『なぜ世界でいま、「ハゲ」がクールなのか』(講談社+α新書)
ハゲと言えば、一般的にはモテない男の象徴として扱われている。事実、AGAメンズ品川スキンクリニックが女性1200人に「気になる男性の見た目」を聞いた調査結果によると、20代女性の35.5%が「薄毛」と答えており、「肥満」「肌荒れ」「むだ毛」を抑えてトップとなった。どんなイケメンでもハゲになってしまえば台無しだ。そんな恐怖があってか、ハゲに悩む男性が世に絶えることはない。
しかし、そんなハゲが世界で人気急上昇中らしい。アマゾン、ゴールドマン・サックス、マイクロソフト、ゼネラル・エレクトリック(GE)など名だたる企業の社長がハゲであり、ハゲこそが「クール」だという気運が高まっているというのだ。しかも、ハゲのほうがリーダーシップのポテンシャルが高いとみなされるという研究結果まであるという。ハゲに悩んでいる男性には、まさに朗報である。
『なぜ世界でいま、「ハゲ」がクールなのか』(講談社+α新書)では、こうしたハゲを巡る世界の最前線を克明にレポートしている。題名からしてトンデモ本のようにも思えるが、筆者の福本容子氏は毎日新聞論説委員であり、テレビのコメンテーターとしても活躍する立派な識者。海外での豊富な取材経験で得た見知をふんだんに盛り込み、「ハゲがクールである」という自説を205ページに渡って展開している。
ただ、最初に断わっておかなければならないのは、この本はハゲにある決断を迫っていることである。

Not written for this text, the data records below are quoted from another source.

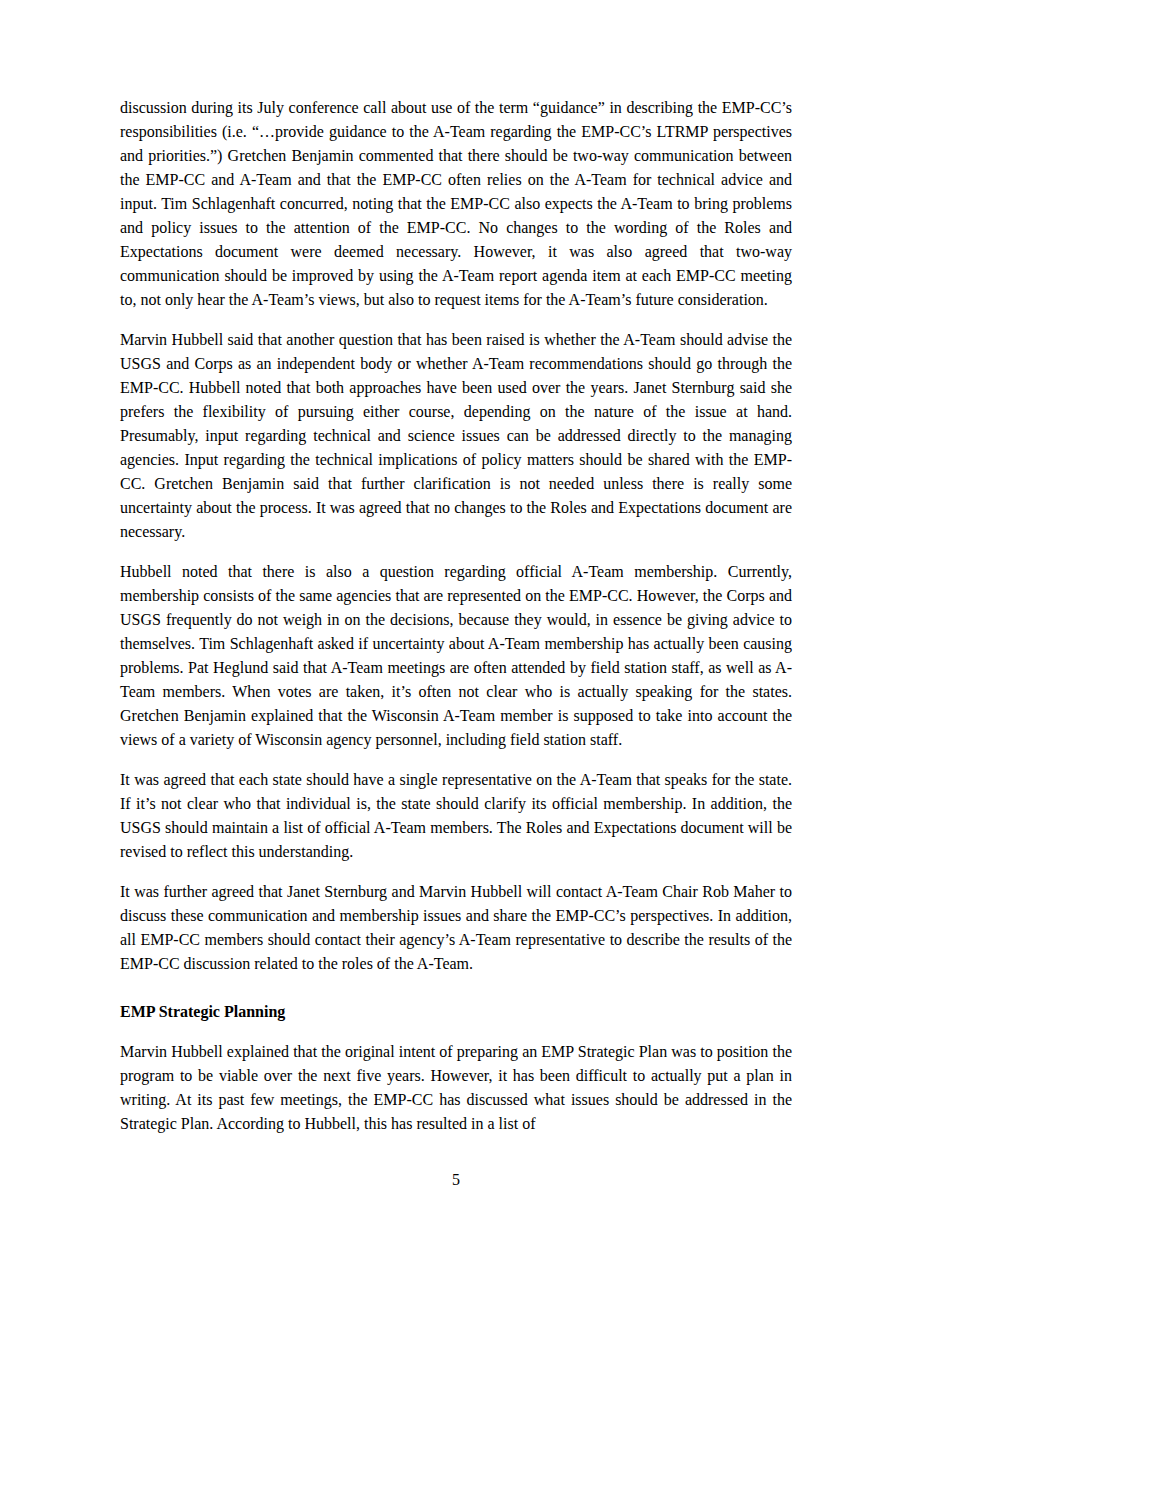discussion during its July conference call about use of the term “guidance” in describing the EMP-CC’s responsibilities (i.e. “…provide guidance to the A-Team regarding the EMP-CC’s LTRMP perspectives and priorities.”) Gretchen Benjamin commented that there should be two-way communication between the EMP-CC and A-Team and that the EMP-CC often relies on the A-Team for technical advice and input. Tim Schlagenhaft concurred, noting that the EMP-CC also expects the A-Team to bring problems and policy issues to the attention of the EMP-CC. No changes to the wording of the Roles and Expectations document were deemed necessary. However, it was also agreed that two-way communication should be improved by using the A-Team report agenda item at each EMP-CC meeting to, not only hear the A-Team’s views, but also to request items for the A-Team’s future consideration.
Marvin Hubbell said that another question that has been raised is whether the A-Team should advise the USGS and Corps as an independent body or whether A-Team recommendations should go through the EMP-CC. Hubbell noted that both approaches have been used over the years. Janet Sternburg said she prefers the flexibility of pursuing either course, depending on the nature of the issue at hand. Presumably, input regarding technical and science issues can be addressed directly to the managing agencies. Input regarding the technical implications of policy matters should be shared with the EMP-CC. Gretchen Benjamin said that further clarification is not needed unless there is really some uncertainty about the process. It was agreed that no changes to the Roles and Expectations document are necessary.
Hubbell noted that there is also a question regarding official A-Team membership. Currently, membership consists of the same agencies that are represented on the EMP-CC. However, the Corps and USGS frequently do not weigh in on the decisions, because they would, in essence be giving advice to themselves. Tim Schlagenhaft asked if uncertainty about A-Team membership has actually been causing problems. Pat Heglund said that A-Team meetings are often attended by field station staff, as well as A-Team members. When votes are taken, it’s often not clear who is actually speaking for the states. Gretchen Benjamin explained that the Wisconsin A-Team member is supposed to take into account the views of a variety of Wisconsin agency personnel, including field station staff.
It was agreed that each state should have a single representative on the A-Team that speaks for the state. If it’s not clear who that individual is, the state should clarify its official membership. In addition, the USGS should maintain a list of official A-Team members. The Roles and Expectations document will be revised to reflect this understanding.
It was further agreed that Janet Sternburg and Marvin Hubbell will contact A-Team Chair Rob Maher to discuss these communication and membership issues and share the EMP-CC’s perspectives. In addition, all EMP-CC members should contact their agency’s A-Team representative to describe the results of the EMP-CC discussion related to the roles of the A-Team.
EMP Strategic Planning
Marvin Hubbell explained that the original intent of preparing an EMP Strategic Plan was to position the program to be viable over the next five years. However, it has been difficult to actually put a plan in writing. At its past few meetings, the EMP-CC has discussed what issues should be addressed in the Strategic Plan. According to Hubbell, this has resulted in a list of
5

それは、「ハゲた頭を剃り、坊主になれ」ということだ。
社会学者、アルバート・マンズ氏の主張はこうだ。一般的な男性は薄毛を隠そうとしたり、植毛をしようとしたりする。しかし、「それが一般的であるからこそ、あえて頭髪をそり落とし、潔く活力の喪失を世間にさらす男性は、自力で執着を断わった強い男、活力のある、支配力のある男という印象を与える――」という。
さらに、552人を対象に「フサフサ」「薄くなりかけ」「坊主頭」の印象を調査したところ、支配力、自信の有無、男らしさ、リーダーシップの分野で「坊主頭」が最も高い数値を示した。ちなみに、一番低かったのは「薄くなりかけ」である。
確かにハゲを無理に隠そうとしたバーコード頭やバレバレのカツラよりは、ハゲを認めて潔く坊主頭にするほうが断然に男らしい。しかも、髪がフサフサしていた時より印象がよくなるというのだから、坊主にしない手はない。福本氏も「抜けていく一方の髪が気になって仕方なくて、何かしたいという人であれば、頭髪を剃ってしまうのが、いい」と本書のなかで、何度も読者を説得しようと試みる。